Norma O'Flaherty, director of public relations at Valley Presbyterian, said the hospital uses the procedure as a part of emergency room surgery.

"We're always trying to do something new," O'Flaherty said.

"There are studies on it that look good."

Jennifer Bayer, director of public affairs for the Hospital Association of Southern California, said individual hospitals choose whether to use the procedure.

Brewster said the cooling process has been widely used in New York, but not in Los Angeles, where he said emergency services are good enough for other attempts to sometimes work.

Brewster said New York's techniques could influence Los Angeles practices.
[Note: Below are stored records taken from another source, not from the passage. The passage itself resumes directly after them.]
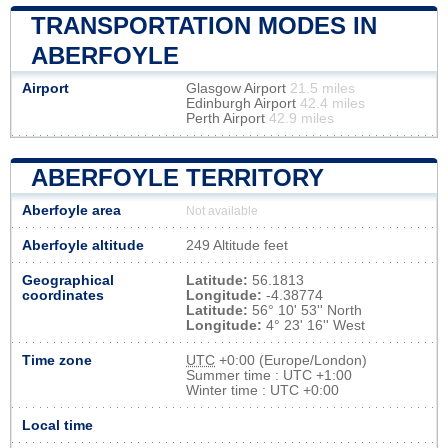
TRANSPORTATION MODES IN
ABERFOYLE
Airport
Glasgow Airport
21.5 miles
Edinburgh Airport
42.4 miles
Perth Airport
42.9 miles
ABERFOYLE TERRITORY
Aberfoyle area
Not available
Aberfoyle altitude
249 Altitude feet
Geographical
Latitude:
56.1813
coordinates
Longitude:
-4.38774
Latitude:
56° 10' 53'' North
Longitude:
4° 23' 16'' West
Time zone
UTC
+0:00 (Europe/London)
Summer time : UTC +1:00
Winter time : UTC +0:00
Local time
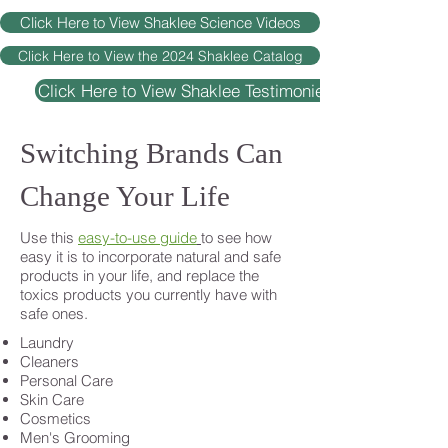
Click Here to View Shaklee Science Videos
Click Here to View the 2024 Shaklee Catalog
Click Here to View Shaklee Testimonies
Switching Brands Can
Change Your Life
Use this
easy-to-use guide
to see how
easy it is to incorporate natural and safe
products in your life, and replace the
toxics products you currently have with
safe ones.
Laundry
Cleaners
Personal Care
Skin Care
Cosmetics
Men's Grooming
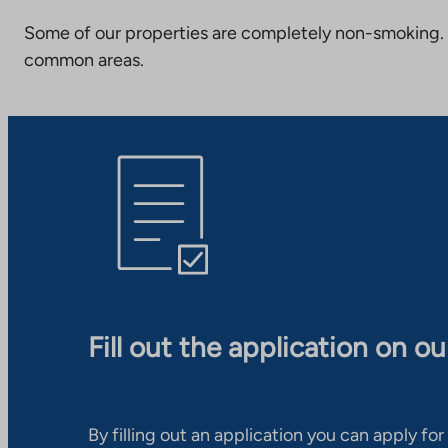
Some of our properties are completely non-smoking. 
common areas.
Fill out the application on o
By filling out an application you can apply for 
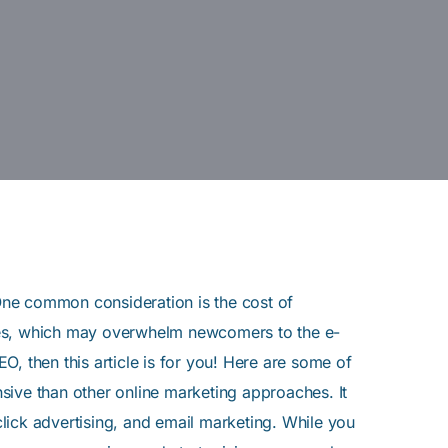
 One common consideration is the cost of
gies, which may overwhelm newcomers to the e-
, then this article is for you! Here are some of
sive than other online marketing approaches. It
lick advertising, and email marketing. While you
For example, EMTs may perform cooling techniques while still in the field, Brewster said.

"Nationally, studies are coming out looking at the pre-hospital arena for similar patients, Brewster said."

Two days before Ramos' heart attack, an ambulance raced 63-year-old Rosa Barajas to the Tarzana ER in cardiac arrest.

Doctors cooled her down, too.

Barajas collapsed in her Reseda kitchen while talking with her oldest daughter, Lourdes Soto, visiting from Ohio.

"My mom just collapsed without any warning," Soto said. "We thought she'd had a heart attack because she started turning purple."

Barajas said she was unconscious during the entire treatment.

"I don't remember a thing until I woke up and I didn't know where I was," she said in an interview translated from Spanish.

"I thought I might be in heaven until I recognized my family and thanked God because I knew all of us couldn't have died.

"What the doctors did saved my life. It was an absolute miracle."